A commanding 52-35 first half paved the way for the Sixers' win in front of 9377 fans at the Adelaide Entertainment Centre on Thursday night.
Captain Dejan Vasiljevic (22 points), Isaac Humphries (22), Kendric Davis (21) and Montrezl Harrell (14 points, 12 rebounds) starred for the 36ers, who were never threatened after their initial burst out of the blocks.
"The fans were just awesome and the guys were dialled into the details," Wells said.
"DJ (Vasiljevic) made some shots early, Ice (Humphries) got rolling, Kendric got playing and things rolled downhill for us a little bit."
Import Matt Hurt (32 points) was superb but had little support for the Phoenix who slumped to 0-4, their offence stagnant and their defence leaky.

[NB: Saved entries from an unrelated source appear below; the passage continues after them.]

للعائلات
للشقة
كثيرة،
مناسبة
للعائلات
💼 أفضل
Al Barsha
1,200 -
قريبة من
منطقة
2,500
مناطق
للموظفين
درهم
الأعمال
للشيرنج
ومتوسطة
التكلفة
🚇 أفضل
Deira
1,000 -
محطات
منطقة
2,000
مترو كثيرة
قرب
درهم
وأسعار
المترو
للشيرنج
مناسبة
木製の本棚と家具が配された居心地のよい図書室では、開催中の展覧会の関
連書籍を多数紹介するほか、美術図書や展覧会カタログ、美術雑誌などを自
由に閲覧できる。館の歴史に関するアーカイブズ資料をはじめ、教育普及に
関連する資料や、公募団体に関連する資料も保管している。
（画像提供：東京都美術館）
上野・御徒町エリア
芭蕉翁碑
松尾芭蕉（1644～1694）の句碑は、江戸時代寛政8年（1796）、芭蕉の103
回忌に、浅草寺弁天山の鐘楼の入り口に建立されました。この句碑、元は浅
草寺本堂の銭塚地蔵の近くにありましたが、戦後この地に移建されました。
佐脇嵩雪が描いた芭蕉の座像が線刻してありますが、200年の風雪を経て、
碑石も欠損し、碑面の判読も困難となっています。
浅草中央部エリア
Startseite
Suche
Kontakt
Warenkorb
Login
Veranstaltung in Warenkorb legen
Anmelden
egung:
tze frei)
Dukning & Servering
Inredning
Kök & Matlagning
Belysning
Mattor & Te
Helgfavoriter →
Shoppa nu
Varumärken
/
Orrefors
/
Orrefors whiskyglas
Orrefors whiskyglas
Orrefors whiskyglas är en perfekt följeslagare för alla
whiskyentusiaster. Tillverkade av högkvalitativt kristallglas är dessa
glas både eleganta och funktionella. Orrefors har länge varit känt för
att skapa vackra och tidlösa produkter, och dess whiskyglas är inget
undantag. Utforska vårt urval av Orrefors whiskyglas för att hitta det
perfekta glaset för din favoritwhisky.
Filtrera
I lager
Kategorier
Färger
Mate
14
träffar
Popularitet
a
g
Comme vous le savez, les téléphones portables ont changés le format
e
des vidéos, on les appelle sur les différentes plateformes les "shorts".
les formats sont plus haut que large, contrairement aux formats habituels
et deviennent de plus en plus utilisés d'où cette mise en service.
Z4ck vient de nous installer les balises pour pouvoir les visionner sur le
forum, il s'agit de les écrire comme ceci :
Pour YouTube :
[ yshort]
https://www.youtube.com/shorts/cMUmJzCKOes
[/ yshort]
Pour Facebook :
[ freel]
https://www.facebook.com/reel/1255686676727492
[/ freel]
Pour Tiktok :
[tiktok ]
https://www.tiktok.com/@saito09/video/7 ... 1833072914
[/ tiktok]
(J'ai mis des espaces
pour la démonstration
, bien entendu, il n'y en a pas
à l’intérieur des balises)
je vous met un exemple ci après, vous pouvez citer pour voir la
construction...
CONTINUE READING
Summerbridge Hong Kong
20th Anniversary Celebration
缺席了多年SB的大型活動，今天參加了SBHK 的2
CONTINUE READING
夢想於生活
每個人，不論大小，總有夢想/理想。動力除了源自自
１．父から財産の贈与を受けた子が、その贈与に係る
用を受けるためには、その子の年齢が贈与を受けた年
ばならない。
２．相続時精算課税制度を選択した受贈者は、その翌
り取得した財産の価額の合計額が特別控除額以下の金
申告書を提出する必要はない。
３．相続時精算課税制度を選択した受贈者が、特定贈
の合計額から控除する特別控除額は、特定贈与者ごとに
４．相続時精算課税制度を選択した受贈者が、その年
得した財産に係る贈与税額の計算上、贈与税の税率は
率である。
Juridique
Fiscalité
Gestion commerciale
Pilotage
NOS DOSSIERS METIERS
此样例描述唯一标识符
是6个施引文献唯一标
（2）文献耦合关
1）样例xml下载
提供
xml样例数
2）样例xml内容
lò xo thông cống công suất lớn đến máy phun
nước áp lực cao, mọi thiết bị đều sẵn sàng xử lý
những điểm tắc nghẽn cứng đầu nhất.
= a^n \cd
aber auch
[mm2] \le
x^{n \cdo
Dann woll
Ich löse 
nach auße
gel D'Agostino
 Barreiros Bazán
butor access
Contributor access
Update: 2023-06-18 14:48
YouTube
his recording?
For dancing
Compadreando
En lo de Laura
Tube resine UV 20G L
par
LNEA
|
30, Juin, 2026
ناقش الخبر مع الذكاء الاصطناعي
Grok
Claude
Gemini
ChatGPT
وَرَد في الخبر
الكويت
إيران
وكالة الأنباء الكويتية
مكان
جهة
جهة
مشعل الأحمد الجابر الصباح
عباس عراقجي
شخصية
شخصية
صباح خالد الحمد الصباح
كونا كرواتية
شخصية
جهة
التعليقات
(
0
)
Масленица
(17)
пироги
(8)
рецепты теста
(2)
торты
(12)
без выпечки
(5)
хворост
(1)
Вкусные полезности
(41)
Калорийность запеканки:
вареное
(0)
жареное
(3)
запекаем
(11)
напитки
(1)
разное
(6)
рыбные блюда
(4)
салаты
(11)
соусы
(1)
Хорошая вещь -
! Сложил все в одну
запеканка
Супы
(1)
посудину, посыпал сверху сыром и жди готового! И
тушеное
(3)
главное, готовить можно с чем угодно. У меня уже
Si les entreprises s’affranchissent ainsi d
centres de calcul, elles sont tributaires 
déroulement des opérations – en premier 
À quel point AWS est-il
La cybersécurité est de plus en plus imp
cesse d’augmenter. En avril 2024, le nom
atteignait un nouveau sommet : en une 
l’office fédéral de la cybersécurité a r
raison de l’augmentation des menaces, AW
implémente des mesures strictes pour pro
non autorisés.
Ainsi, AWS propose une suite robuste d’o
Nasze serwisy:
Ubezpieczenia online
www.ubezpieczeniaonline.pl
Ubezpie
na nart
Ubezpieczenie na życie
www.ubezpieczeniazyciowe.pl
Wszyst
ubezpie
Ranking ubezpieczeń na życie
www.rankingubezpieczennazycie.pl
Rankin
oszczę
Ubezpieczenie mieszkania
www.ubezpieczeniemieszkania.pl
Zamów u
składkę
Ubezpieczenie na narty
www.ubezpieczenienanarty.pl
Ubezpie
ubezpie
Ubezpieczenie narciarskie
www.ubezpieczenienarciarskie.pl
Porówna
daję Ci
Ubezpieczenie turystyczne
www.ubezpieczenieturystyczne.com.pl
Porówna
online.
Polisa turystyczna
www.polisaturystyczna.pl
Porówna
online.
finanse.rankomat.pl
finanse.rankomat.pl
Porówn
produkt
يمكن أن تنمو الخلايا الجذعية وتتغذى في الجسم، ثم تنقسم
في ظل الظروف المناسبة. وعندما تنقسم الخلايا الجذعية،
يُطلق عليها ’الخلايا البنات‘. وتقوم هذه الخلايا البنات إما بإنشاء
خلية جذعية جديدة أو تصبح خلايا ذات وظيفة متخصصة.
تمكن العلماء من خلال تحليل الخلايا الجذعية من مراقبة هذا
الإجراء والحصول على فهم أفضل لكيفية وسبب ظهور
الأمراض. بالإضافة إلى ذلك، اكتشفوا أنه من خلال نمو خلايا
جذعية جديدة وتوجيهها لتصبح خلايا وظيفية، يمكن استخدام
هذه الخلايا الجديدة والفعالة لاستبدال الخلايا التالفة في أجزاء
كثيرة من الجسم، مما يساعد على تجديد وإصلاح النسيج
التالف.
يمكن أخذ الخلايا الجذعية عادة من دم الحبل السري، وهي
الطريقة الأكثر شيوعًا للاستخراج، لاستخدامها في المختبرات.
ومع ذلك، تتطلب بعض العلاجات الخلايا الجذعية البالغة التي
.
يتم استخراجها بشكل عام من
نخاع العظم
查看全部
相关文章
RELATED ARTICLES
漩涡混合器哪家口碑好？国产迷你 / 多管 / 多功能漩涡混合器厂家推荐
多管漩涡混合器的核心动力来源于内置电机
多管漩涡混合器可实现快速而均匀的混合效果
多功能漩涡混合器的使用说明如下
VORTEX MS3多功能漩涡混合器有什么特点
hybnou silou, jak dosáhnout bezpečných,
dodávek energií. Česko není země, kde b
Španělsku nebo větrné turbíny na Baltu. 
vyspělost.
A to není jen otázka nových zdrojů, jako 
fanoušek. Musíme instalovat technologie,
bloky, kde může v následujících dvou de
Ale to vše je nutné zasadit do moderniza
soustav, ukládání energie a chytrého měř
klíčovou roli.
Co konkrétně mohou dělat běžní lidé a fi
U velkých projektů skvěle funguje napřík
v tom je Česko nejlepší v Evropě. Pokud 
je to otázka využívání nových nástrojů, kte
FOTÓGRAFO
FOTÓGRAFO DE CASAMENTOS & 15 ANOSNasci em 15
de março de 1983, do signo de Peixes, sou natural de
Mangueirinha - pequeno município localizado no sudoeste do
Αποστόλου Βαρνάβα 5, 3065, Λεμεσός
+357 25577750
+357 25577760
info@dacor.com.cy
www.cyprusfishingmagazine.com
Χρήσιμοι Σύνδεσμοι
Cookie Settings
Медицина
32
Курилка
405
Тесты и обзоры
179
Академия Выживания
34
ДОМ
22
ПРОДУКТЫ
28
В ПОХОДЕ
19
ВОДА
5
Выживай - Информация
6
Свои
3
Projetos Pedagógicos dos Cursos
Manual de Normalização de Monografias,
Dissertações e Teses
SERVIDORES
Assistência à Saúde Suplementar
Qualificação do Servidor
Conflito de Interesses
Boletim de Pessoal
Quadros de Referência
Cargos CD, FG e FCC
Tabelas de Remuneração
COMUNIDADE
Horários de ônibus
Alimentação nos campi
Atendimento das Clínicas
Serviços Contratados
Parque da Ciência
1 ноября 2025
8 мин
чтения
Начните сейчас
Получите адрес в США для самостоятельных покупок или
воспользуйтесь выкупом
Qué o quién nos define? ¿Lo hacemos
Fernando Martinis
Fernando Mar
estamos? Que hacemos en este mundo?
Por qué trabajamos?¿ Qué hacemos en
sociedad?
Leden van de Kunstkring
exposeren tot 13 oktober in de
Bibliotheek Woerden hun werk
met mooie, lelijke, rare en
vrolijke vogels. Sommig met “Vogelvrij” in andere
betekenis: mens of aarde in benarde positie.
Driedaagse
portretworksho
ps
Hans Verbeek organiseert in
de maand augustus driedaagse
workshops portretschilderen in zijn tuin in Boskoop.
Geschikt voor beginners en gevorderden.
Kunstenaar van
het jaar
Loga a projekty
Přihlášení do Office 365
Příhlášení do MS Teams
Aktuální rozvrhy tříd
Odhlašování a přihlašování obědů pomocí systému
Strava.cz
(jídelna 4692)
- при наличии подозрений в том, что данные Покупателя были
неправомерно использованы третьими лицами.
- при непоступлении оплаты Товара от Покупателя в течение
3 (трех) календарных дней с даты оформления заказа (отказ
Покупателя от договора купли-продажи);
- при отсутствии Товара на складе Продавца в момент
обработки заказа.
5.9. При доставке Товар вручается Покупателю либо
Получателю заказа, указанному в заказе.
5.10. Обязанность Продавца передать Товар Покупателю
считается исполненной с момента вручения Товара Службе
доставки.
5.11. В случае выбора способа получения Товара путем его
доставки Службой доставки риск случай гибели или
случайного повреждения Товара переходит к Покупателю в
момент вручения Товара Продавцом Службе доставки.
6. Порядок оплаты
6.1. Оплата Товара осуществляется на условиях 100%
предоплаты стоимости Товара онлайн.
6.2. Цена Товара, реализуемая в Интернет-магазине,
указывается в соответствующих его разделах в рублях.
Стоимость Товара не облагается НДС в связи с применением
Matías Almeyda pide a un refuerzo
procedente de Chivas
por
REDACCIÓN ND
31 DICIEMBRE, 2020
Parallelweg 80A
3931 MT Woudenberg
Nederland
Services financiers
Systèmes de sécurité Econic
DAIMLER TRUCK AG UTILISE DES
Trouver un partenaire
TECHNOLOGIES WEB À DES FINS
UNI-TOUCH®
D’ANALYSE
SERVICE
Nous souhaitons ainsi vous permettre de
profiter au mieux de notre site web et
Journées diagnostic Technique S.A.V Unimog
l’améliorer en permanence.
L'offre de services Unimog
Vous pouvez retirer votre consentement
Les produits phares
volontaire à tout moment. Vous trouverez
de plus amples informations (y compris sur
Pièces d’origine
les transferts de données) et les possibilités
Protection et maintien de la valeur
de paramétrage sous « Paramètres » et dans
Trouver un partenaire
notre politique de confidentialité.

Vasiljevic and Humphries were active from the opening tip, steering the hosts to a 7-1 start which developed into a 25-16 lead when exciting import Harrell threw down a monster putback dunk on the quarter-time siren.
The Phoenix connected on just 30 per cent from the floor and 11 per cent from three-point territory in the opening term, before their struggles continued in the second, repeatedly undone by Vasiljevic's shooting, Humphries' inside work and Davis's playmaking.
Hurt waged a solo vigil as the Sixers sprinted further clear with a 27-19 second period.
Vasiljevic started the third quarter with a corner three, shortly before SEM centre Jordan Hunter chalked up his fourth foul, as the margin ballooned to 20 points.
Harrell and Phoenix enforcer Tom Vodanovich were whistled for a double tech for engaging in push-and-shove late in the third term, before 36ers head of high performance Nik Popovic was ejected at the start of the final quarter for stepping onto the court during the melee.
Spearheaded by Hurt, Phoenix rallied to trim the gap to 13 points at three-quarter time and single digits in the fourth but a miracle comeback was never a realistic prospect.
"That first half they jumped on us," Phoenix coach Mike Kelly said.
"Anytime you give up 52 points in a half, unless you're scoring freely yourself, it's going to be difficult."